PROBLEM DETAILS. The stretch wanted below opens at the line containing "bowl: none [544,401,635,449]" and closes at the line containing "teapot: none [139,1254,337,1433]". Please return it exactly, with no other lines.

WORKING DATA.
:::

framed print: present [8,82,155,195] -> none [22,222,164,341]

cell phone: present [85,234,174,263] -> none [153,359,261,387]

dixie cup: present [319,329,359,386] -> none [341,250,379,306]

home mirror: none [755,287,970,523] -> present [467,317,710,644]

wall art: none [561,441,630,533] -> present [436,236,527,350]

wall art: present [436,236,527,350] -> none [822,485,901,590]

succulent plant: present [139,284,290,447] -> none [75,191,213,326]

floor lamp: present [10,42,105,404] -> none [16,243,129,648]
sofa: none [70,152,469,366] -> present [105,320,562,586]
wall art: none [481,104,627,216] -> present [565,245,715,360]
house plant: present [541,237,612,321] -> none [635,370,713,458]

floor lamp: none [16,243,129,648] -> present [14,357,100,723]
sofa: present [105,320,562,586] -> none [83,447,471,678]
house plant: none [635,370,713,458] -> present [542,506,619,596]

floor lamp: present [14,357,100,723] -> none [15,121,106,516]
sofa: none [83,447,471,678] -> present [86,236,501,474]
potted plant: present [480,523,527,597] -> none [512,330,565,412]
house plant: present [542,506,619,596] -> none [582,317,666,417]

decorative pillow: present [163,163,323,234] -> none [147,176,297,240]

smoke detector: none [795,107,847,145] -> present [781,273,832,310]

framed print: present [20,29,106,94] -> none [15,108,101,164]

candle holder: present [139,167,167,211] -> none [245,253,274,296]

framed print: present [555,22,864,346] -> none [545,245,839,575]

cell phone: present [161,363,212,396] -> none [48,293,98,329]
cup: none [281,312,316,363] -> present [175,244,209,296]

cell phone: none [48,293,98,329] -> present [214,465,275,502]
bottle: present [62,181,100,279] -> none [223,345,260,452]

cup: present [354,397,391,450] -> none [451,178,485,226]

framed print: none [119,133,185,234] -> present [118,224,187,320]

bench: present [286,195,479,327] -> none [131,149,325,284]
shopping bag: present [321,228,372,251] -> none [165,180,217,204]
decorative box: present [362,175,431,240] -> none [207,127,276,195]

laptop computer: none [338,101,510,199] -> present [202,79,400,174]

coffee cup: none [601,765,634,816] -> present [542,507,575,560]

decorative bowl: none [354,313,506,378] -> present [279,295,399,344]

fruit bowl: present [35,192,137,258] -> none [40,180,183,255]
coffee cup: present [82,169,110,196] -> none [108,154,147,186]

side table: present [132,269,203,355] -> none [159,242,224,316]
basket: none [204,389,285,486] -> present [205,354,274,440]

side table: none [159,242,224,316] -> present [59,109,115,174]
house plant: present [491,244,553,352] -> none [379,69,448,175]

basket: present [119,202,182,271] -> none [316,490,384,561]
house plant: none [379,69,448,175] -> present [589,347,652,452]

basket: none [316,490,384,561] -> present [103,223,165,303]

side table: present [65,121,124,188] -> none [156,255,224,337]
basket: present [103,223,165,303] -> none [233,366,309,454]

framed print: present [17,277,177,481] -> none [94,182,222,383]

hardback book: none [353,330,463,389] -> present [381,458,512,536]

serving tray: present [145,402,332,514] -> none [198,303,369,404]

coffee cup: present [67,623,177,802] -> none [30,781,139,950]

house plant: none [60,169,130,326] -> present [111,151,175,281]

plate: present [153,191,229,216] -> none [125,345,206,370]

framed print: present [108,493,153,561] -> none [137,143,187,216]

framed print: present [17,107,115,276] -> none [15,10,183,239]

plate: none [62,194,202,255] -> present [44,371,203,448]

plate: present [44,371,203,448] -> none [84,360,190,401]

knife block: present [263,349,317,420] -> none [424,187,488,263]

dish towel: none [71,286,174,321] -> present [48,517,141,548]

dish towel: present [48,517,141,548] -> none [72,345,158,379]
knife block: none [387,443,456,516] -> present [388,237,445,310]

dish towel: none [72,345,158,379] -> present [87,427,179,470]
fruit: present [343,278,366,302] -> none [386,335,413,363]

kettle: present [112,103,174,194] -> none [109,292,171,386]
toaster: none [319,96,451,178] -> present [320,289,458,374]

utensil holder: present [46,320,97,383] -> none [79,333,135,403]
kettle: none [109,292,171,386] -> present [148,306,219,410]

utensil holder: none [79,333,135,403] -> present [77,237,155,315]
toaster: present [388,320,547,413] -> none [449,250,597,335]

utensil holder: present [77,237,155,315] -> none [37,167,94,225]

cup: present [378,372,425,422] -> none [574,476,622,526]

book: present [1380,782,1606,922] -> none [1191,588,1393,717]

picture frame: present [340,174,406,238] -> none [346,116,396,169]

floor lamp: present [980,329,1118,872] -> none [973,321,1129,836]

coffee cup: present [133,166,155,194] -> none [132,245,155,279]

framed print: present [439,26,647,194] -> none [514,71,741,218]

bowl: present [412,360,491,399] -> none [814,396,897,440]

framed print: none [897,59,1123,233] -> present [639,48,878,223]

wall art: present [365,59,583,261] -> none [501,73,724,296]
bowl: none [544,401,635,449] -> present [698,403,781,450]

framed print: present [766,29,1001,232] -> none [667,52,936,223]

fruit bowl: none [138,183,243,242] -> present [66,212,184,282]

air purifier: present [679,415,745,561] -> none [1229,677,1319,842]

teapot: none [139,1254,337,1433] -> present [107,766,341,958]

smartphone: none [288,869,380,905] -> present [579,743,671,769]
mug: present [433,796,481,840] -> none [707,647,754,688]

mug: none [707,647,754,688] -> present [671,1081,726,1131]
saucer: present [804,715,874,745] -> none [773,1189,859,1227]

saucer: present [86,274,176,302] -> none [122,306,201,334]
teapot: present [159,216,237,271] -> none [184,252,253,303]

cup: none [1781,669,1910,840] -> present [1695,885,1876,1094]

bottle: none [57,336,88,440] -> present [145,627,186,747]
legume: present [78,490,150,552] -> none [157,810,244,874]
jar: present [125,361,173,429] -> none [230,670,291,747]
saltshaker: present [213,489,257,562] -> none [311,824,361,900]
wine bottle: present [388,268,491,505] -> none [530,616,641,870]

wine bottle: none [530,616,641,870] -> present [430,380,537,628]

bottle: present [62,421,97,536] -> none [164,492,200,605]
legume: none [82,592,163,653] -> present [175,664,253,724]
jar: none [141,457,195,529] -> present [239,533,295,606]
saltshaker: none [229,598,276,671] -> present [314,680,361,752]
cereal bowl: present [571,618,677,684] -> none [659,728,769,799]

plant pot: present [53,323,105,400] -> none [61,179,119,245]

:::

OUTPUT OF THE TASK.
bowl: none [544,401,635,449] -> present [698,403,781,450]

framed print: present [766,29,1001,232] -> none [667,52,936,223]

fruit bowl: none [138,183,243,242] -> present [66,212,184,282]

air purifier: present [679,415,745,561] -> none [1229,677,1319,842]

teapot: none [139,1254,337,1433] -> present [107,766,341,958]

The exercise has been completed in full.